Oops. If I were the folks at Xcel, that's what I'd be saying. For the last year they've been trying to get rid of net metering here in Colorado (just like other utilities – and the Koch brothers – have been trying to do nationally).
Well it turns out, according to this press release from the solar folks, that just a few years ago Xcel was happy to make the case for solar:
Last week in Denver, Coloradans packed into the Public Utilities Commission meeting rooms to support the cornerstone rooftop solar policy net metering. Meanwhile, a new finding shows that Xcel also knows the true benefits of net metering. A Denver Post article from 2007 says "Xcel officials maintain that all customers benefit because solar systems delay the need to build expensive power plants and reduce prospective future taxes on carbon emissions from fossil-fuel power." Xcel's current attacks on net metering are a flip-flop meant to protect the utility monopoly from competition.
Right there, Xcel is admitting that rooftop solar and net metering systems actually help the grid – exactly the opposite of what they're arguing now.

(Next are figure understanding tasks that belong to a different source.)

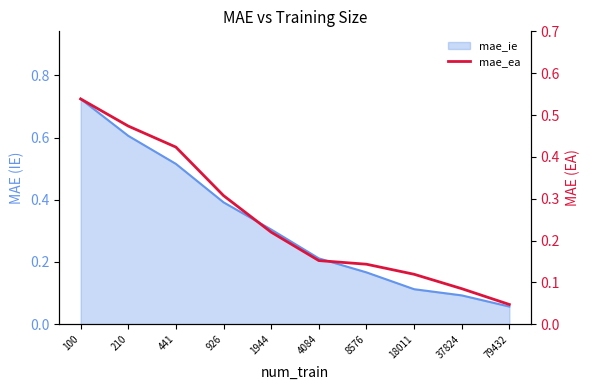

How many data points does each series have?

10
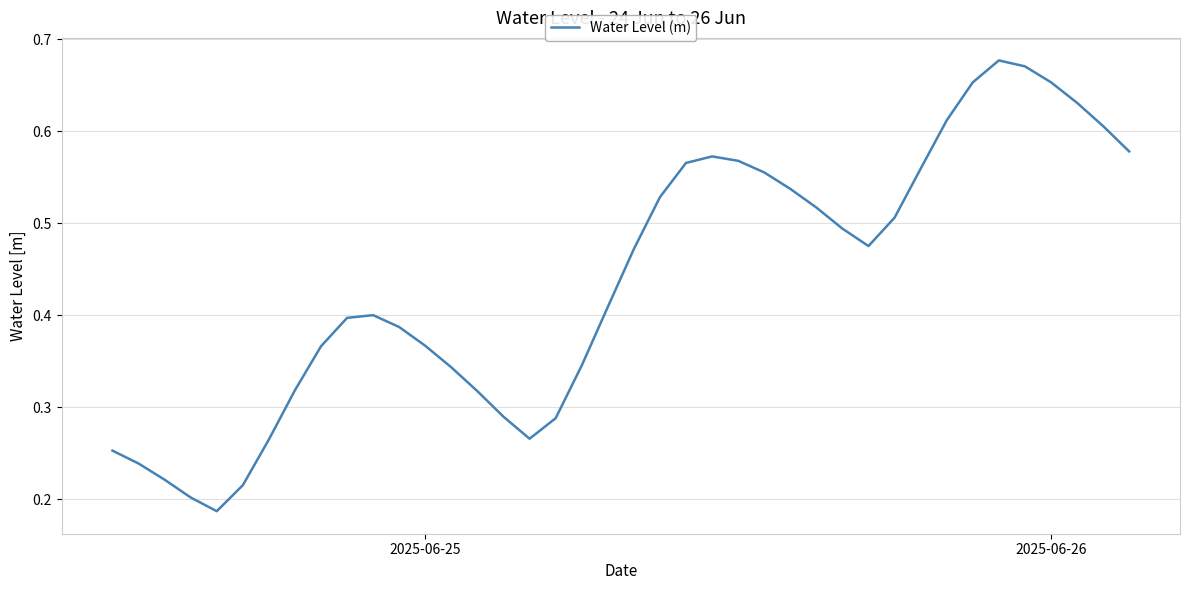

How many lines are shown in the chart?

1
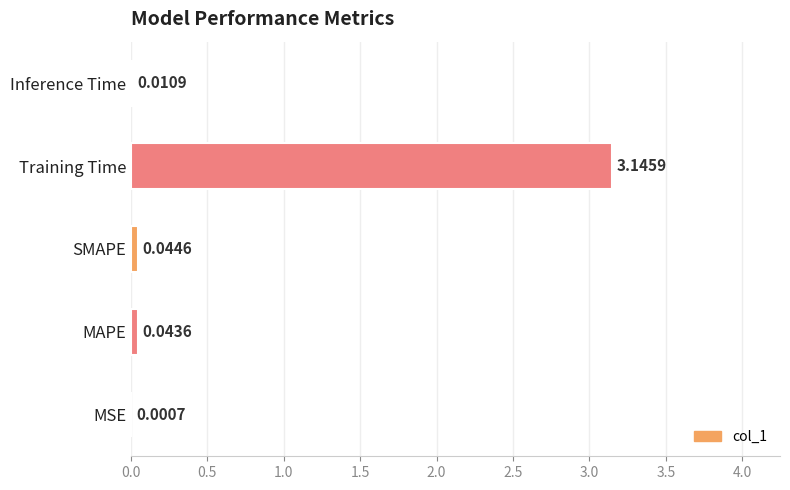

What is the sum of all values?

3.2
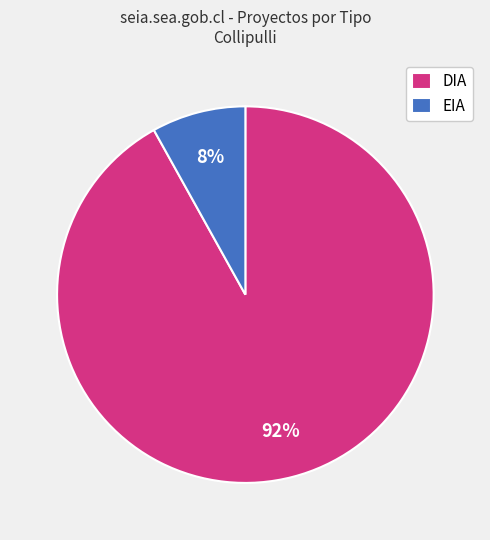

To the nearest percent, what is the difference between the largest and smallest slice percentages?

84%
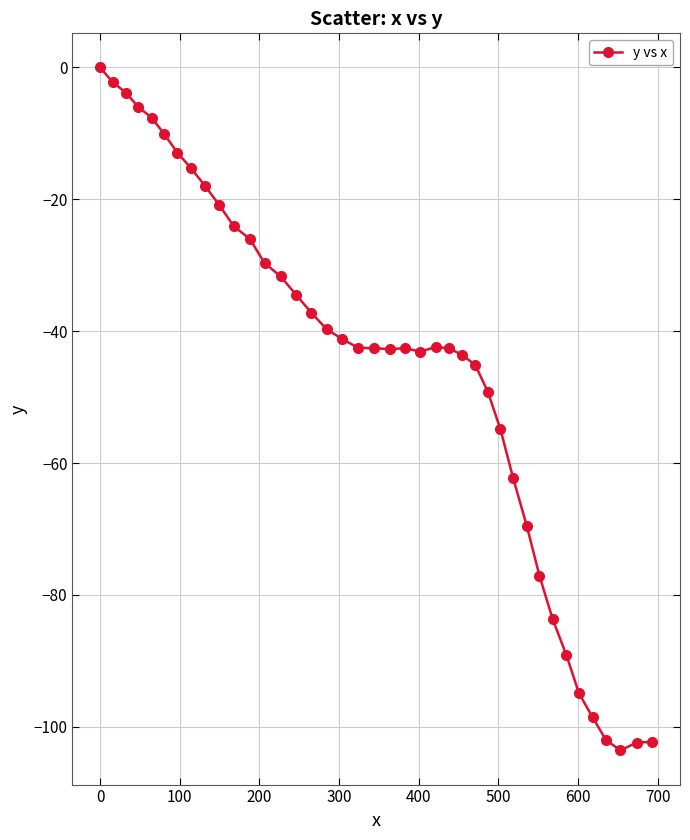

What is the minimum value shown in the chart?

-103.6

And they're making the case using the kinds of points about expanding the cost analysis (i.e. including the cost of building huge new expensive power plants) that they're rejecting now.
Oops, indeed.
I tracked down the original DP story. Here's a link to it for anyone interested. It's really worth a read, as it walks through Xcel execs making the case about everything that's great about rooftop solar. Quite a change of heart they've had. For instance, in a more recent piece in the post, they say:
"We believe that net metering is a hidden incentive that unfairly requires non-solar customers to pay the grid costs of solar customers," Alice Jackson, a vice president of Xcel's Colorado subsidiary, said in an e-mail.
What's with the change of heart? The solar folks in that article lay it on competition, and that's probably a bit part of it. But the old quote from Xcel is important not just as a gotcha moment: it should force the company to accept cost projections that take into account the other social costs of dirty coal and gas power they're using, compared to solar, and to account for the upfront costs of big infrastructure investments in power plants (which are also passed along to consumers). After all, they're the ones who made the case for it.